## GIVEN PASSAGE
Brought to you by: California Pacific Medical Center
Many people believe headaches are only an adult disorder, but often headaches begin during childhood. By age 15, more than 80 percent of children have complained of headaches at one time, and it is not uncommon to have children under two years of age complain of headaches as well.
The reason people get headaches is not completely known for sure, but research suggests that both genetic predisposition and environmental factors play an important role.
“Most children present with primary headaches, such as migraine, tension, or daily chronic headaches,” says Dr. Farhad Sahebkar, pediatric neurologist and director of the Sutter Pacific Medical Foundation Pediatric Headache Clinic at California Pacific Medical Center.
Secondary headaches, or those caused by more serious conditions, such as tumors, are rare. To rule out secondary headaches, a neurologist does an exam and evaluates a patient’s history. He also checks for any red flags, like persistent vomiting, head pain that wakes a child from sleep, or severe pain that increases in frequency or intensity. If he needs more information, he may order an MRI.
In order to determine a primary versus secondary headache, the clinician needs to spend time learning about the whole patient. This holistic approach is the bases of the Pediatric Headache Clinic.
During a patient’s visit in The Pediatric Headache Clinic, they will meet with our multidisciplinary team.

## RECORDED INFORMATION
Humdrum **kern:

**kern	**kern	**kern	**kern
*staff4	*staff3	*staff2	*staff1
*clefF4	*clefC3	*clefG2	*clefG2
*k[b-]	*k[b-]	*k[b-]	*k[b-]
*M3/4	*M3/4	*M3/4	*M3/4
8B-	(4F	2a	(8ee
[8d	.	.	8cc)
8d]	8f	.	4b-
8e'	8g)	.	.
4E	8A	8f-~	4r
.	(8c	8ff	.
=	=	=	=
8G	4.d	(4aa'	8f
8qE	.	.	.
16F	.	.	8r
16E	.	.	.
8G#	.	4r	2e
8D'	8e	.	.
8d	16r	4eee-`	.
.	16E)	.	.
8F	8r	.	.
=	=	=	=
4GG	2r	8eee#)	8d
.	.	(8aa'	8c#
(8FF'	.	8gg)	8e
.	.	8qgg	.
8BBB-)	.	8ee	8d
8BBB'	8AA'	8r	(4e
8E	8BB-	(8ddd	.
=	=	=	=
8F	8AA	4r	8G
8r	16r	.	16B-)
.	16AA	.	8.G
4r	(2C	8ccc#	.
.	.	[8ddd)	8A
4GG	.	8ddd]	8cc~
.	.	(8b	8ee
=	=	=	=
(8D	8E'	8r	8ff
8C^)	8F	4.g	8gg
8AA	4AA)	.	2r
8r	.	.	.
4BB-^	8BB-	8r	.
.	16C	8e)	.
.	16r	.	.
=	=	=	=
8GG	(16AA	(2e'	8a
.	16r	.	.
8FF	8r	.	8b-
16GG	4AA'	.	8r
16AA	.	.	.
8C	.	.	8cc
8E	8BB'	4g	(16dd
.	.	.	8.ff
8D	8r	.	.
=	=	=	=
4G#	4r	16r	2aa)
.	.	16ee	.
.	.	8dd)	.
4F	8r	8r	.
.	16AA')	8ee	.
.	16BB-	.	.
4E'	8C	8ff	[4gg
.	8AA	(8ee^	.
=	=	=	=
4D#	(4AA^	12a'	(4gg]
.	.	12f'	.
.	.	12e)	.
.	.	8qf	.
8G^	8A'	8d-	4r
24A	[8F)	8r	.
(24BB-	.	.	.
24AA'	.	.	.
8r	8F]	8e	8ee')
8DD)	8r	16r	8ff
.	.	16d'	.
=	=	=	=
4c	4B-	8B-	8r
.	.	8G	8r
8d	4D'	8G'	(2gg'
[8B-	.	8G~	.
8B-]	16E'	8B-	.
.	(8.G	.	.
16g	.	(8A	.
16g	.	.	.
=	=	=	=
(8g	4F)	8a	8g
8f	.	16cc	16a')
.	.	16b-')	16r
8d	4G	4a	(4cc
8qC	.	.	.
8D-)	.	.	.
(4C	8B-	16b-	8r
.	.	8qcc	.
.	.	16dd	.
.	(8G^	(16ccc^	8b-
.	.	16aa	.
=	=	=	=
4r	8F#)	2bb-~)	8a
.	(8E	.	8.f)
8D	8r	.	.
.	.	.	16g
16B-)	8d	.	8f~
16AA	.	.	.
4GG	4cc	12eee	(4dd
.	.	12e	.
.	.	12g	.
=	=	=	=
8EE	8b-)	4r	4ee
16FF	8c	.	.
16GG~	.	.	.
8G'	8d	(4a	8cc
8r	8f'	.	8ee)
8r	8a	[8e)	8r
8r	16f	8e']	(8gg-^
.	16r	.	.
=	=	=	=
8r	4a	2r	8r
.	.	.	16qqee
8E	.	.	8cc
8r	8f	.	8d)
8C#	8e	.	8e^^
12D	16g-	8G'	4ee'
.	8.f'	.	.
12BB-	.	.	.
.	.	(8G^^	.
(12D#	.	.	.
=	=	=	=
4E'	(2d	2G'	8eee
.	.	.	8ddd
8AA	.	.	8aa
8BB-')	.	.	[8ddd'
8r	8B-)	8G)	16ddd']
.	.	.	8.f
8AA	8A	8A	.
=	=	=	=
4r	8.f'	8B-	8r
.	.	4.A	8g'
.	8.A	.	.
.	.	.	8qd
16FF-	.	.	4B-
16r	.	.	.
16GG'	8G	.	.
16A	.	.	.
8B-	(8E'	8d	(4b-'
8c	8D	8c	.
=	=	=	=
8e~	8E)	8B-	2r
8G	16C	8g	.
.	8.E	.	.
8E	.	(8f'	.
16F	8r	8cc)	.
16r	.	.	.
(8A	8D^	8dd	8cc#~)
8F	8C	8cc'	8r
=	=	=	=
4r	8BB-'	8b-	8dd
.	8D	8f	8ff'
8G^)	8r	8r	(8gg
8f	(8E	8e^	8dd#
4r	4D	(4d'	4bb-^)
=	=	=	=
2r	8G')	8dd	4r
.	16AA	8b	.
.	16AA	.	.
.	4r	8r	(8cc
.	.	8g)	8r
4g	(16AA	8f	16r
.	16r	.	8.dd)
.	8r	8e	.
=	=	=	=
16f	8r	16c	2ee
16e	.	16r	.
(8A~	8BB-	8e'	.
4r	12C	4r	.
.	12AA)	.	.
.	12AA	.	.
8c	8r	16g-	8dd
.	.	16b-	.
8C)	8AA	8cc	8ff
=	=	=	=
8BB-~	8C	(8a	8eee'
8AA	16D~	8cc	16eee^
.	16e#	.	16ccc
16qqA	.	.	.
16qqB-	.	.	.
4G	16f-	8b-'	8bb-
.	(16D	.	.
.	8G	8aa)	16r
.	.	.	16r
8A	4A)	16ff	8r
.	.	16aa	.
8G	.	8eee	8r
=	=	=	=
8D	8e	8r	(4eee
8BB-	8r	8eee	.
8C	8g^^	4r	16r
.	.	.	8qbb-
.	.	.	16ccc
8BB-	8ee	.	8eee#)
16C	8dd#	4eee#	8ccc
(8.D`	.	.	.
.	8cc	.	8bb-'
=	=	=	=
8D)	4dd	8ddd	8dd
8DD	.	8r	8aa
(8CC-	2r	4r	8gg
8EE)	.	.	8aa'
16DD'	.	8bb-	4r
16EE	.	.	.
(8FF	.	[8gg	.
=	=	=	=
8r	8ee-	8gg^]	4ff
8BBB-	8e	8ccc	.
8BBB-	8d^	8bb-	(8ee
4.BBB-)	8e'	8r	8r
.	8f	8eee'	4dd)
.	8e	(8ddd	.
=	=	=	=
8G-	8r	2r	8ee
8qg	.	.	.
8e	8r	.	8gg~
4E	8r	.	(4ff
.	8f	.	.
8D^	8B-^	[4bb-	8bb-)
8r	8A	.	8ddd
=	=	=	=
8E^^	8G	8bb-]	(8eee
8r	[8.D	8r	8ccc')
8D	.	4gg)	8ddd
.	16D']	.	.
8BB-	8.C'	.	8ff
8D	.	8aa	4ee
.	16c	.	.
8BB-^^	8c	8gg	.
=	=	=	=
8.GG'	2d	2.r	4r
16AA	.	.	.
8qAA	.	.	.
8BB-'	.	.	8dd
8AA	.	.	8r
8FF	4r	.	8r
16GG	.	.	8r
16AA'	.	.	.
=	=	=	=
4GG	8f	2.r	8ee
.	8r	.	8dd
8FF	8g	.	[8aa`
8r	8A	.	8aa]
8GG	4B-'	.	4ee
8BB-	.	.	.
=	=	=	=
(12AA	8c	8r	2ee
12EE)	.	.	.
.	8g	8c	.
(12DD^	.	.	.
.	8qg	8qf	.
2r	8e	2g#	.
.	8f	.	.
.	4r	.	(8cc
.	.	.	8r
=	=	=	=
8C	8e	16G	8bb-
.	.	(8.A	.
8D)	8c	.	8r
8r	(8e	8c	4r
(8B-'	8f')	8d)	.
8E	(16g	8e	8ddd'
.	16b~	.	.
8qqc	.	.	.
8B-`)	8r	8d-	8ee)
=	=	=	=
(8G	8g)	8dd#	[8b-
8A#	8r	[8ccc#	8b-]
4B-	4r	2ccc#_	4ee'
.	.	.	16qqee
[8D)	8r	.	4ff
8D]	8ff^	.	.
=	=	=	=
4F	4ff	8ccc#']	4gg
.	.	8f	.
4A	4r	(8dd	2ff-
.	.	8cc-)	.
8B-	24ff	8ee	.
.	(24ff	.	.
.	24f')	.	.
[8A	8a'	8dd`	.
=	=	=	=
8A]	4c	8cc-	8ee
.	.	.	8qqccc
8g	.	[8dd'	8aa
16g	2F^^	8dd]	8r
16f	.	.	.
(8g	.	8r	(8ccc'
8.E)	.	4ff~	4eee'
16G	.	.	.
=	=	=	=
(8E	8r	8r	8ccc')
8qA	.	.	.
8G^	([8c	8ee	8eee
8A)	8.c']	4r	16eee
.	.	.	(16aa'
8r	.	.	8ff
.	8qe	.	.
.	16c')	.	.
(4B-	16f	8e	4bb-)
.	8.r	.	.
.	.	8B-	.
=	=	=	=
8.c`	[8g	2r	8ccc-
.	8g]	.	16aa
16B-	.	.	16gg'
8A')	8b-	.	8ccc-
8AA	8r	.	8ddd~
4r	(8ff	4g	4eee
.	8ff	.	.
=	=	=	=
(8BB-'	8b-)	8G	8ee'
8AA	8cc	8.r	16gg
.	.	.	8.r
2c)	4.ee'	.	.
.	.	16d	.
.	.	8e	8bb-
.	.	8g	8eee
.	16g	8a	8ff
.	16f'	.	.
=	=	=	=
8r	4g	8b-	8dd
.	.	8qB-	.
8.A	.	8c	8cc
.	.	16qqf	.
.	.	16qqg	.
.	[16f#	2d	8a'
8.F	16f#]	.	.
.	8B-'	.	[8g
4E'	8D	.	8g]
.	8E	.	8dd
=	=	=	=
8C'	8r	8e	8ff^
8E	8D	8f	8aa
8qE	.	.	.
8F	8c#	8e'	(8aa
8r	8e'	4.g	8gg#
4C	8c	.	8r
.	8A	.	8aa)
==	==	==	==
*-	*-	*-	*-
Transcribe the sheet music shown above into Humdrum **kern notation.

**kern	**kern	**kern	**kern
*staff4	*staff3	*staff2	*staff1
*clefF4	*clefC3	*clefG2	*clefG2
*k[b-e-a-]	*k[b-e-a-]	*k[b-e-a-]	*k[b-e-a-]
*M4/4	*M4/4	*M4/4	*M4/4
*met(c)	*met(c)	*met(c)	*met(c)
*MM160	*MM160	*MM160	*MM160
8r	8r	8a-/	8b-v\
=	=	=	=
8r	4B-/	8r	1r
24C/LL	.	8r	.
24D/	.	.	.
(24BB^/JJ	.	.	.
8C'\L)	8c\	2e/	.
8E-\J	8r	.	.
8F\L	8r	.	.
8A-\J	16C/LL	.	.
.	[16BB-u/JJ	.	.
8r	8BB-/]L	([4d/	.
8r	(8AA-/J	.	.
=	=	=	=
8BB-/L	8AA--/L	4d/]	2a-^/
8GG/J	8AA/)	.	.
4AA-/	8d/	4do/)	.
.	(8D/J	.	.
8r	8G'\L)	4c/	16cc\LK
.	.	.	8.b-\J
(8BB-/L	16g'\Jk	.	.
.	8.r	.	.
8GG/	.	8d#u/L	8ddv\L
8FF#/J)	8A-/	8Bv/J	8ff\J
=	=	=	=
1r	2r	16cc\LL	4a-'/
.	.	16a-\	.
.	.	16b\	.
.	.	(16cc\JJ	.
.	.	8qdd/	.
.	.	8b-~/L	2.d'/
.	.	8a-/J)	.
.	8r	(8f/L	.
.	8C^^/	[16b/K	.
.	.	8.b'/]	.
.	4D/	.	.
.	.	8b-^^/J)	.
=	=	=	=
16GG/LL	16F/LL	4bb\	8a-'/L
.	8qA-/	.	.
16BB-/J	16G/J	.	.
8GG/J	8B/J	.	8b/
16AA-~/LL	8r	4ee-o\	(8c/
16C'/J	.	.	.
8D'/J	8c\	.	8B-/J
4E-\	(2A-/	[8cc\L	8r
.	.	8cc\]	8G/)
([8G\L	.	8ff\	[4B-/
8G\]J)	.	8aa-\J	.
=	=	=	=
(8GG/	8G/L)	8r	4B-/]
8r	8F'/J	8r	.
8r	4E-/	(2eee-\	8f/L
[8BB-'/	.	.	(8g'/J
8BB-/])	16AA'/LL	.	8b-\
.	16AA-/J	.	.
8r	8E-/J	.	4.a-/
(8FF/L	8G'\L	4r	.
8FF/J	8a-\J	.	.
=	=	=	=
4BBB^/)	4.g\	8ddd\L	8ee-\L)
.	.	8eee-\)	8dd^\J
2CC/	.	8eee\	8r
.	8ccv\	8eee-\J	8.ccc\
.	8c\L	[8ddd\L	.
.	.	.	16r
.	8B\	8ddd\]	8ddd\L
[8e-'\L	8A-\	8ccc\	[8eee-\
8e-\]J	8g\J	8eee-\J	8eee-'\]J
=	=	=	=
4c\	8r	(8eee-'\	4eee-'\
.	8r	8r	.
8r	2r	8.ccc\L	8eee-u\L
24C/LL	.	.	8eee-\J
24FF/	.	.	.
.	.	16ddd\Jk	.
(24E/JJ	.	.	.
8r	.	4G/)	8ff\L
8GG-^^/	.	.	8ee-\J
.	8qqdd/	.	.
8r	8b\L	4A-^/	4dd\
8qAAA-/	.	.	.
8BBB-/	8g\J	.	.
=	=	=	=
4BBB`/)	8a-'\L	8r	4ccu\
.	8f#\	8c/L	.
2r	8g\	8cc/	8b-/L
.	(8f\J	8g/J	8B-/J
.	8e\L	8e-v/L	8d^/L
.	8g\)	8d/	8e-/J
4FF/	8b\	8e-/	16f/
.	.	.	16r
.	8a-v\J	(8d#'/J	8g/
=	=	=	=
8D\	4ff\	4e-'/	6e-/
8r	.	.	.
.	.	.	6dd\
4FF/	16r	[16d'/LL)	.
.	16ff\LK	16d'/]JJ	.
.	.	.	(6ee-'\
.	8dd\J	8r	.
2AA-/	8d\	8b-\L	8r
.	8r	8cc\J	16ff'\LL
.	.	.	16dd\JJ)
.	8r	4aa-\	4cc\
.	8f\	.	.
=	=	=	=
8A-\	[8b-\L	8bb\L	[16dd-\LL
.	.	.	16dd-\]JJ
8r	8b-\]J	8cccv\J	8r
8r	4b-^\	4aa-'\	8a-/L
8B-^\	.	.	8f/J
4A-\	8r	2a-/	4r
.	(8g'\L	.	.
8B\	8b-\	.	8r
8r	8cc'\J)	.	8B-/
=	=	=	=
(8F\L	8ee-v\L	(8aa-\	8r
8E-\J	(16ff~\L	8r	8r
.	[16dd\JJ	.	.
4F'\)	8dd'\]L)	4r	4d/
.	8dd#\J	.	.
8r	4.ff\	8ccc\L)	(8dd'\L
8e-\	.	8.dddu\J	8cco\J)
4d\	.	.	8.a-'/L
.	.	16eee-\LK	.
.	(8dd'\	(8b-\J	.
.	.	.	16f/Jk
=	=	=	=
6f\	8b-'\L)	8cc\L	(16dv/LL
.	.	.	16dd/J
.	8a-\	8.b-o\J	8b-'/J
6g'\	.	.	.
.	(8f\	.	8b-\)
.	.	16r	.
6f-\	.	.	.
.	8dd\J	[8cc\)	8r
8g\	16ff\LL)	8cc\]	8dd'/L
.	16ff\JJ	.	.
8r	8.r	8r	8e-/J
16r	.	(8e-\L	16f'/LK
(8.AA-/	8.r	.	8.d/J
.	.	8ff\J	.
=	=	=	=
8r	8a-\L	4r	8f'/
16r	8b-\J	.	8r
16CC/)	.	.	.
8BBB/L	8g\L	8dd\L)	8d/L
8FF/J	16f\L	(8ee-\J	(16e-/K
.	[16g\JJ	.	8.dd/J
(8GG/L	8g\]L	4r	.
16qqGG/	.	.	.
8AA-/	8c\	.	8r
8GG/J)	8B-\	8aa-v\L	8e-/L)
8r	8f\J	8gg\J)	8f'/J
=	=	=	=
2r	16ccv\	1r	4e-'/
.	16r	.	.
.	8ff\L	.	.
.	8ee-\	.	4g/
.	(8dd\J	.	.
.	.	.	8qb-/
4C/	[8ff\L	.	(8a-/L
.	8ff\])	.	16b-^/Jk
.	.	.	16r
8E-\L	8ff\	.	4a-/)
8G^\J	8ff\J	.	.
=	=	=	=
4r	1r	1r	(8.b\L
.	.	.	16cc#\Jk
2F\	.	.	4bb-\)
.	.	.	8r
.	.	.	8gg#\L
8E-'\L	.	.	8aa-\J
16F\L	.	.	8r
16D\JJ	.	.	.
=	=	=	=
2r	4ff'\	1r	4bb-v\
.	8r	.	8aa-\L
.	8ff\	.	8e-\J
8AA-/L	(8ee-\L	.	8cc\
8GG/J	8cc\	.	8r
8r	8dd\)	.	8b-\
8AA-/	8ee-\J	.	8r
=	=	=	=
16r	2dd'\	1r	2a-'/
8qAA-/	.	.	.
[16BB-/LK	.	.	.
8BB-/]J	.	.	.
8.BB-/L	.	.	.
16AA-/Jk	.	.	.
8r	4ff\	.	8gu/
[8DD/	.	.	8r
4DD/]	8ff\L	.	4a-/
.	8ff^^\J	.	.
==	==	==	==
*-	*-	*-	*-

## PROBLEM DESCRIPTION
Quote the children's headaches text word for word, starting at "The reason people" and ending at "an important role.".

## SOLVED PROBLEM
The reason people get headaches is not completely known for sure, but research suggests that both genetic predisposition and environmental factors play an important role.